On Monday, the U.S. Food and Drug Administration (FDA) announced that the agency is targeting clinics that offer unproven stem cell therapies, calling such offices “unscrupulous clinics” selling “so-called cures.” The FDA seized materials from one clinic in California, and sent a warning letter to another in Florida.
“The FDA will not allow deceitful actors to take advantage of vulnerable patients by purporting to have treatments or cures for serious diseases without any proof that they actually work,” said FDA Commissioner Dr. Scott Gottlieb in a statement.
The agency announced that on Friday, Aug. 25th, U.S. Marshals seized five vials of a vaccine that is intended for people at a high risk for smallpox (for example, people in the military) from StemImmune Inc. in San Diego, California. The FDA says it learned that StemImmune was using the vaccines as well as stem cells from body fat to create an unapproved stem cell therapy. On its website, StemImmune says “The patient’s own (autologous, adult) stem cells, armed with potent anti-cancer payloads, function like a “Trojan Horse,” homing to tumors and cancer cells, undetected by the immune system.” The stem cell treatment was injected into the tumors of cancer patients at the California Stem Cell Treatment Centers in Rancho Mirage and Beverly Hills, California.
MORE: Three People Are Nearly Blind After Getting a Stem Cell Treatment
The FDA also sent a warning later to U.S. Stem Cell Clinic in Sunrise, Florida. The company recently came under public scrutiny when a March report revealed that three people had severe damage to their vision — one woman went blind—after they were given shots of what the company said were stem cells into their eyes during a study sponsored by the clinic. The FDA says that an inspection of U.S. Stem Cell Clinic revealed that the clinic was using stem cells to treat diseases like Parkinson’s, amyotrophic lateral sclerosis (ALS), chronic obstructive pulmonary disease (COPD), heart disease and pulmonary fibrosis. According to the FDA, there are currently only a limited number of stem cell therapies approved by the agency—including ones involving bone marrow, for bone marrow transplants in cancer care, and cord blood for specific blood-related disorders. There are no approved stem cell treatments for other diseases.
The FDA says U.S. Stem Cell Clinic also attempted to interfere with the FDA’s most recent inspection by refusing to allow FDA investigators to enter without an appointment, and denied the agency access to its employees. “Refusing to permit entry or FDA inspection is a violation of federal law,” the FDA says.
Action by the FDA on clinics promoting unproven stem cell therapies is “a long time coming,” says Sean Morrison, former president of the International Society for Stem Cell Research (ISSCR) and director of the Children’s Research Institute at UT Southwestern. “Clinics are preying on the hopes of desperate patients claiming they can cure all manner of diseases with stem cells that have not been tested in clinical trials, and in some cases, are flat out impossible.”

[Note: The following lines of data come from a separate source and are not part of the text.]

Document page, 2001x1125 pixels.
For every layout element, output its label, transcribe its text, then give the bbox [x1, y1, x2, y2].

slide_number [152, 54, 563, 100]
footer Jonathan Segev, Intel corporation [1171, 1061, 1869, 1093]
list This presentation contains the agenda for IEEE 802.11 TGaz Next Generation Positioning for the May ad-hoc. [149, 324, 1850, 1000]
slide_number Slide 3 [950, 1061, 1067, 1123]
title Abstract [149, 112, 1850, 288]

In the past, medical experts were concerned over Americans traveling to countries with less medical regulation for stem cell therapies, but Morrison says such clinics have been popping up stateside over the last five years. “It’s not a few companies in the U.S. making claims about therapies with stem cells,” says Morrison. “It’s scores of companies. The problem has exploded in the U.S.”

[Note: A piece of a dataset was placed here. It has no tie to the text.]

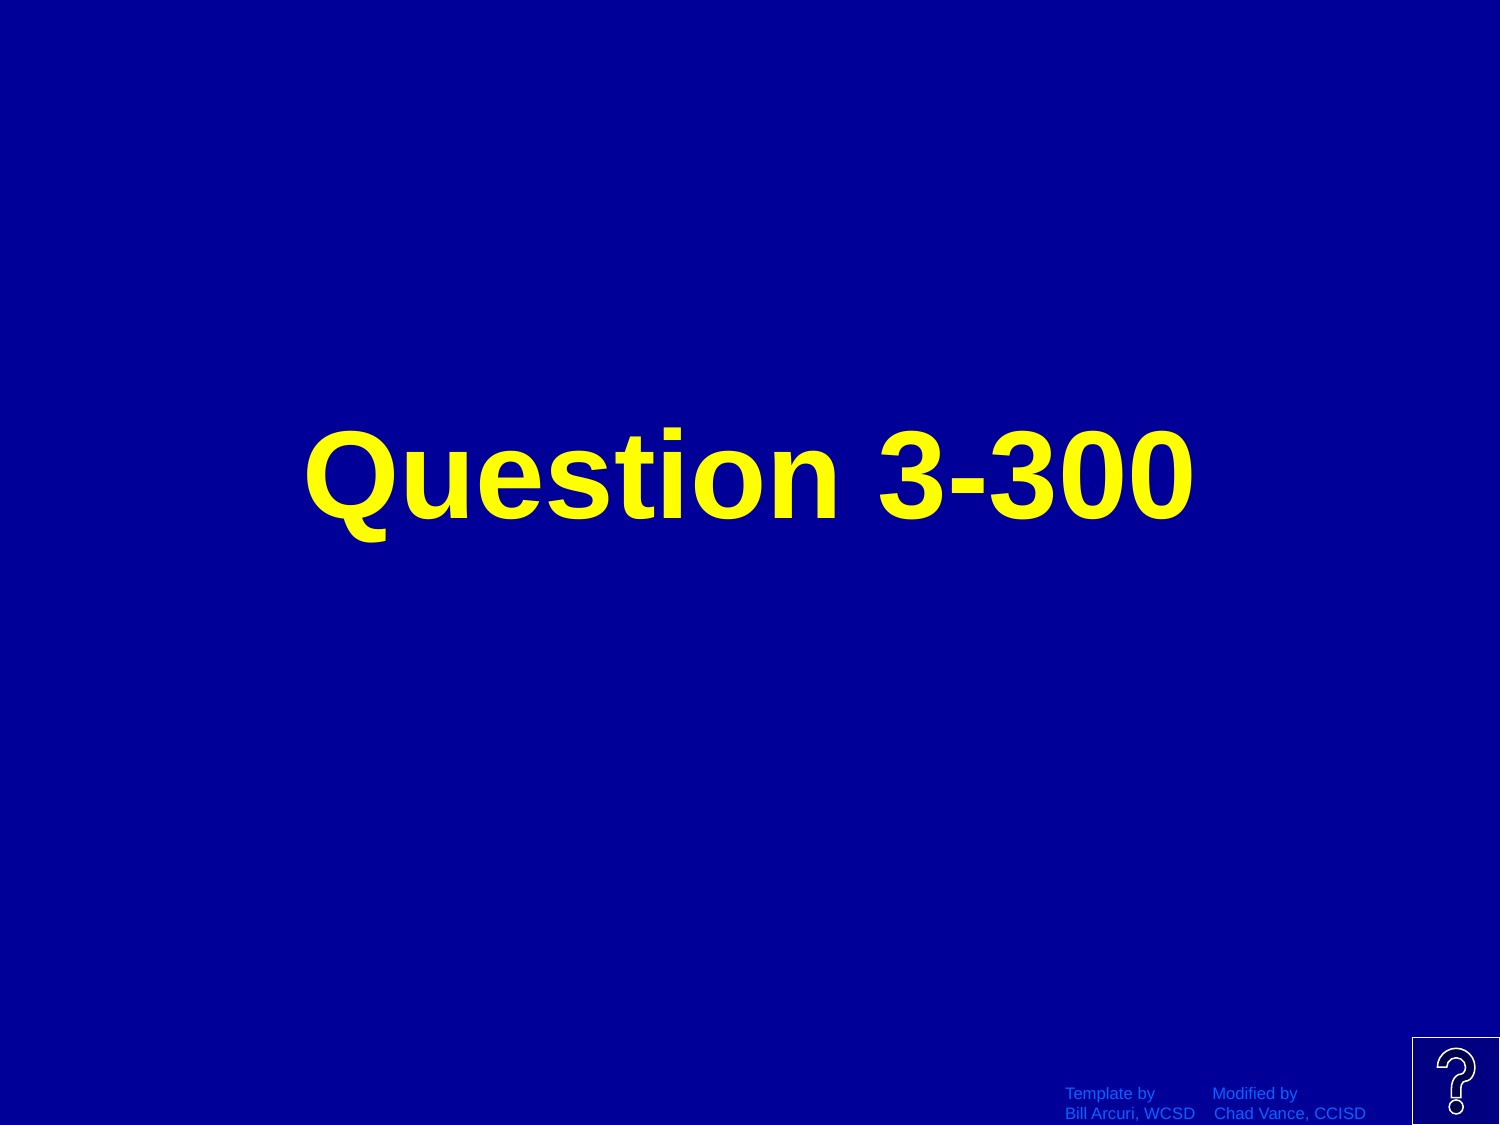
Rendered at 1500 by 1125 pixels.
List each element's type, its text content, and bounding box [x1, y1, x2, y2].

title Question 3-300 [112, 374, 1388, 563]
text_box [1412, 1037, 1500, 1125]
slide_number Template by Modified by Bill Arcuri, WCSD Chad Vance, CCISD [1049, 1074, 1412, 1125]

Morrison blames the lack of FDA crackdown in the past for the growing problem. “At some point people made the calculation that the FDA didn’t seem to be enforcing these laws,” he says. “The margins are huge. They charge people tens of thousands of dollars.”
Since stem cell therapy is still an active and legitimate area of scientific research, it can be hard for Americans to figure out what is safe and effective and what is not. Even when it comes to clinical trials, the scientific soundness is murky. A July 2017 paper reported that 18 U.S. companies have registered “patient-sponsored” stem cell studies on ClinicalTrials.gov. That means that the patients receiving the treatment paid for them, which isn’t the case in more legitimate studies. None of these were gold standard studies: meaning the people were not randomly assigned to receive the treatment or not, so the participants knew they were receiving the therapy — that could bias the results. Only seven of the studies disclosed upfront that patients had to pay to join the study, and none revealed that the costs ranged from $5,000 to $15,000 a treatment, Wired reports.
While Morrison says he’s glad the FDA has taken action, he says it’s not enough—at least not yet. “The FDA has to show that there is really a sustained commitment to enforcement,” he says. “When the FDA wasn’t bringing actions against these companies, I think people thought this meant that it was a gray area and that they could get away with it.”
Undoing that damage could be a long process, and one that Morrison says needs consistent attention by the agency. In a letter released on Monday, FDA commissioner Gottlieb said the agency is stepping up enforcement of stem cell therapies and regenerative medicine. “I’ve directed the FDA to launch a new working group to pursue unscrupulous clinics through whatever legally enforceable means are necessary to protect the public health,” said Gottlieb. Whether those efforts have an impact remains to be seen.